Аметистовые копи в этом отношении были более совершенно оборудованы, и их выработка носила менее кустарный характер. Обычно пользовались для подрывных работ порохом, а в последнее время — динамитом. Никаких креплений вообще не ставили, да они и не были необходимыми вследствие твердости самих пород. Спуск в шахту обычно устраивался очень примитивно, и нередко, да и мне самому, приходилось спускаться в ведре, привязанном к далеко не безукоризненной по крепости веревке.
Такая кустарная, вернее говоря, хищническая добыча была связана с особенностями юридических норм, на основании которых сдавались концессионными округами в аренду отдельные участки. В период старых казенных работ на мурзинской площадке добыча велась совершенно иначе: иногда месторождение вскрывалось (начисто, о чем можно судить по огромным отвалам вокруг некоторых старых копей.
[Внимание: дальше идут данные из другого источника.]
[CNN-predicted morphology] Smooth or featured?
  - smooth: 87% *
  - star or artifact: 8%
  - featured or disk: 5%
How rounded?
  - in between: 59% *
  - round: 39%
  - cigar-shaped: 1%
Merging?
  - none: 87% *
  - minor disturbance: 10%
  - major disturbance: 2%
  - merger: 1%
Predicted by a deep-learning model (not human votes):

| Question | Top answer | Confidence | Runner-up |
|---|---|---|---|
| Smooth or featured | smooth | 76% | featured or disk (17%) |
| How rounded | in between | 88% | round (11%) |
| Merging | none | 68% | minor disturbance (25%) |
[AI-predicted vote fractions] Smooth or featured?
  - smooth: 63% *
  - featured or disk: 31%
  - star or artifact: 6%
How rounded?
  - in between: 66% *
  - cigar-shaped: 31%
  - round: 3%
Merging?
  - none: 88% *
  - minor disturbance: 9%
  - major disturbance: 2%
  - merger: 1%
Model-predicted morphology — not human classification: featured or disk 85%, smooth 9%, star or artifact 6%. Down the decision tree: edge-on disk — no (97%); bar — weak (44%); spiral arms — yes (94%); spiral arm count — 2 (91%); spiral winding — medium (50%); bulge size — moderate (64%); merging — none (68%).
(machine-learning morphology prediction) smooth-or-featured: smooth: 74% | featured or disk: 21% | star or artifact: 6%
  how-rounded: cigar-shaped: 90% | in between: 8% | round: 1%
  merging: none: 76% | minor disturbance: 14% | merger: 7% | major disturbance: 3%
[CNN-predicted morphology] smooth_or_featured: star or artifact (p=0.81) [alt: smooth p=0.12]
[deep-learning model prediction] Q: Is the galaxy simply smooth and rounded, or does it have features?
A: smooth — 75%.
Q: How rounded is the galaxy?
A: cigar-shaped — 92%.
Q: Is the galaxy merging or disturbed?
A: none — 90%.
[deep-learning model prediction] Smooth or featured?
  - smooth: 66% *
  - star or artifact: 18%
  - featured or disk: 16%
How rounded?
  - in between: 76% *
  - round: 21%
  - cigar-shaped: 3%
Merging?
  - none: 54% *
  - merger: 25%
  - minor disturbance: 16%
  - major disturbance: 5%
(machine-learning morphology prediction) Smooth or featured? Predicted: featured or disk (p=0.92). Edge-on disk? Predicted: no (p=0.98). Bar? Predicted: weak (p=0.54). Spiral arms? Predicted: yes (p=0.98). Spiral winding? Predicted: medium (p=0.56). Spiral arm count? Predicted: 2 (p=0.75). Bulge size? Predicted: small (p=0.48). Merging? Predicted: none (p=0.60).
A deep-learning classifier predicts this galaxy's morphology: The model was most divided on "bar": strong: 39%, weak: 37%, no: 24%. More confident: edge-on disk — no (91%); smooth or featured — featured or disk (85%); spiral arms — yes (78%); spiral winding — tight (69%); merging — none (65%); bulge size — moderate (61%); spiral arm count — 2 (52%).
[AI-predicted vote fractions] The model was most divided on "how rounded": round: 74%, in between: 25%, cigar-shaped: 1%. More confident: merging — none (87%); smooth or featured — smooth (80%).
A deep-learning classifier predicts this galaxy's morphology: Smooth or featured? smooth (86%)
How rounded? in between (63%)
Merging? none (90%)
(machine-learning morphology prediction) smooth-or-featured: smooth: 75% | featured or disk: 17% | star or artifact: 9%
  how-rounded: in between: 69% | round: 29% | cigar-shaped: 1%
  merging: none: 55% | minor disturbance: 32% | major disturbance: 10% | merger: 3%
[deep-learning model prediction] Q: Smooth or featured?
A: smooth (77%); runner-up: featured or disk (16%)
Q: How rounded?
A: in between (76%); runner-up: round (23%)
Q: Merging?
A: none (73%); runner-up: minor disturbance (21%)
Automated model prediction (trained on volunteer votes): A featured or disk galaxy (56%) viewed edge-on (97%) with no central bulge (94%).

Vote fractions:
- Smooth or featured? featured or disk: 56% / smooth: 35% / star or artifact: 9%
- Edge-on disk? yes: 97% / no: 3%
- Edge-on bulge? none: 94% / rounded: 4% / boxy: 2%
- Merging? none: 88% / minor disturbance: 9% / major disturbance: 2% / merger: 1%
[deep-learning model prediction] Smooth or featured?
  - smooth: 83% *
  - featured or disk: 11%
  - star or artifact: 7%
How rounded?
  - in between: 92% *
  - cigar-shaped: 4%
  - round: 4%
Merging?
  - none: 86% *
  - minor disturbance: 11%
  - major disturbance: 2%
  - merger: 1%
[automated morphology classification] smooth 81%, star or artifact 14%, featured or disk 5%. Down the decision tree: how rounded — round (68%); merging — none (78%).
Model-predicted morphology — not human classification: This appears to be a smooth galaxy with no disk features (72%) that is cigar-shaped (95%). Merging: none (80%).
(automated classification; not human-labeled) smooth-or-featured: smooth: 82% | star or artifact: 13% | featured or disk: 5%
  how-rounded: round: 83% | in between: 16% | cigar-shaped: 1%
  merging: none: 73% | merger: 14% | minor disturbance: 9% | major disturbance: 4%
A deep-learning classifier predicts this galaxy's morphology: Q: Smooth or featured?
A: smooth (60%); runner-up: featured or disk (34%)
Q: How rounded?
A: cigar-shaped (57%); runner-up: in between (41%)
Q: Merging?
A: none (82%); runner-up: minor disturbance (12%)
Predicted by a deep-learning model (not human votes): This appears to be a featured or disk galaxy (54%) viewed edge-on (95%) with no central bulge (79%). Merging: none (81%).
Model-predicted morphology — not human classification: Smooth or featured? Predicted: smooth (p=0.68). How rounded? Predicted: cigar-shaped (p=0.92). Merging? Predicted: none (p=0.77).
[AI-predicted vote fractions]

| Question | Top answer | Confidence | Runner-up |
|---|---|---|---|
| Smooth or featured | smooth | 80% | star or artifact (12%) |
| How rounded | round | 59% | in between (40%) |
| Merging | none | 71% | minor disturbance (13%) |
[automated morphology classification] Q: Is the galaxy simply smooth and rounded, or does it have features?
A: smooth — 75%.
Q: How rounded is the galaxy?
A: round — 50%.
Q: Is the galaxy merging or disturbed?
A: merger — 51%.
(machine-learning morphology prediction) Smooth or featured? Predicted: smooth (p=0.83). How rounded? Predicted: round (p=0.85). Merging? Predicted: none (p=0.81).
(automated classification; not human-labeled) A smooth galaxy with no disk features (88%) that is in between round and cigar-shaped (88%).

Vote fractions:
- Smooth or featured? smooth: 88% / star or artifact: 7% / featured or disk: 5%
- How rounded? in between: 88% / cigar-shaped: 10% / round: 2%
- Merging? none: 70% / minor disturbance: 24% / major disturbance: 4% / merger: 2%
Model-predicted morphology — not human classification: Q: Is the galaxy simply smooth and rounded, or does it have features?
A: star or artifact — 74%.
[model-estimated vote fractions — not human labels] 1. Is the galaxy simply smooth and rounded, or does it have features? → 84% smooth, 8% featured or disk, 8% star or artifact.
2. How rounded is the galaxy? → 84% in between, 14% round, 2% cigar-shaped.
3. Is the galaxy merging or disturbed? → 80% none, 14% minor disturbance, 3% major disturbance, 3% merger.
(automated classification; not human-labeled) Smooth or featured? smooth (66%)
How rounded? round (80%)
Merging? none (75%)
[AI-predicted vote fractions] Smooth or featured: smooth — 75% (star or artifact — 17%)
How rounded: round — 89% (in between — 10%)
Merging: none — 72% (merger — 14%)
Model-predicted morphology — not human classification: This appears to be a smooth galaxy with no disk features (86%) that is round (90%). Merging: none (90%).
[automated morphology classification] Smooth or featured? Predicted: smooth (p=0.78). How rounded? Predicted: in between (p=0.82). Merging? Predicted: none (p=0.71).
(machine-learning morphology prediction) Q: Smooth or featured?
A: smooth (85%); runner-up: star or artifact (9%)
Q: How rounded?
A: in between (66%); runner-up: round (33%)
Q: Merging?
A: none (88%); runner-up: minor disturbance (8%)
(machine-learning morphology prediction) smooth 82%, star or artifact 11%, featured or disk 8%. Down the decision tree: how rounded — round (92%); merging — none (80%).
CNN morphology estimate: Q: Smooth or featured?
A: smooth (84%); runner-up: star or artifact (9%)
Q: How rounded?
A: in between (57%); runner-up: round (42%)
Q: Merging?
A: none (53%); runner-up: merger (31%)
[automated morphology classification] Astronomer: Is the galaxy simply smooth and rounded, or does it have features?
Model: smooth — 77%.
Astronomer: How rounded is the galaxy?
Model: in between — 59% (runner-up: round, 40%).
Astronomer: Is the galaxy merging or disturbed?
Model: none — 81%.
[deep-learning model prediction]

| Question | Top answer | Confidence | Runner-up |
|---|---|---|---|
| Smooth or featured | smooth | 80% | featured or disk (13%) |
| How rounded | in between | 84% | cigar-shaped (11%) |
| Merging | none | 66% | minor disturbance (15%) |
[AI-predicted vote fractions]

Части пробивались подземные ходы, достаточно просторные, однако и в этих случаях не всегда успевали бороться с водой и добычу нередко прекращали на небольших глубинах.
Единственное исключение составляли работы С. Южакова ва Мокруше. В то время как большинство горщиков по окончании зимних работ забрасывало и даже нарочно заваливало свои ямы, боясь, что они достанутся другим, Южаков из года в год сохранял за собой старый билет на свой участок, присоединяя к нему постепенно и соседние. Начиная с 1912 г. Южаков решил повести открытые (работы разносом в большом масштабе, делая вскрышу и отвозя пустую породу. Этот грандиозный замысел не был доведен до конца, так как недостаток рабочих рук в начале войны заставил прекратить начатые работы, да и вообще Южаков не справился бы с этой задачей, требовавшей больших денежных и технических средств.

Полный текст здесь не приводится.